Families share some of their most sensitive information with Wayfound, including documents about their child's health, education, and benefits. Protecting that information is fundamental to what we do. This page explains the main safeguards we use. For how we collect and use information, see our Privacy Policy.
Encryption
Your information is encrypted in transit using industry-standard TLS, and it is encrypted at rest in our database and file storage. Particularly sensitive fields are encrypted at the application level, which adds a further layer of protection beyond storage encryption.
Access controls and isolation
Your family's information is associated with your account and is not accessible to other users. Internal access is limited to what is needed to operate and support the Service, and is protected by authentication controls. We use established authentication for sign-in rather than building our own.
How we handle AI processing
When the Service uses artificial intelligence to analyze your documents or generate guidance, that processing is configured for zero data retention with our AI provider. Your content is used to generate a response for you and is not retained by the AI provider to train its models. We do not use your documents or personal information to train third-party foundation models.
Trusted infrastructure
We build on established providers rather than reinventing core infrastructure, including for authentication, database and storage, hosting, payments, and AI processing. The full list of providers is in the Privacy Policy. Each is used under terms that limit how it may use your information.
Your control over your data
You can export or delete your information at any time from your account settings.
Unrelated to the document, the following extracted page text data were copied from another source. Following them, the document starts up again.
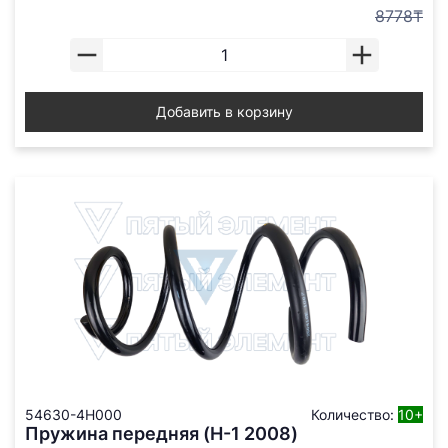
8778₸
Добавить в корзину
54630-4H000
Количество:
10+
Пружина передняя (H-1 2008)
Deleting your account removes your family and child records, your documents, and associated stored files, as described in our Privacy Policy.
Payment security
Subscription payments are processed by Stripe, an established payment provider. We do not collect or store your full card number on our systems.
A note on HIPAA
Reporting a security concern
We welcome reports from security researchers and users. If you believe you have found a vulnerability or have a security concern, please email us at hello@wayfound.us with the details, and please give us a reasonable opportunity to address it before disclosing it publicly. We will not pursue good-faith research that respects user privacy and avoids disrupting the Service.
An honest limitation
No website, application, or method of transmission or storage is completely secure. We work hard to protect your information using the measures described here, but we cannot guarantee absolute security. You also play a part: please use a strong, unique password and keep your login credentials confidential.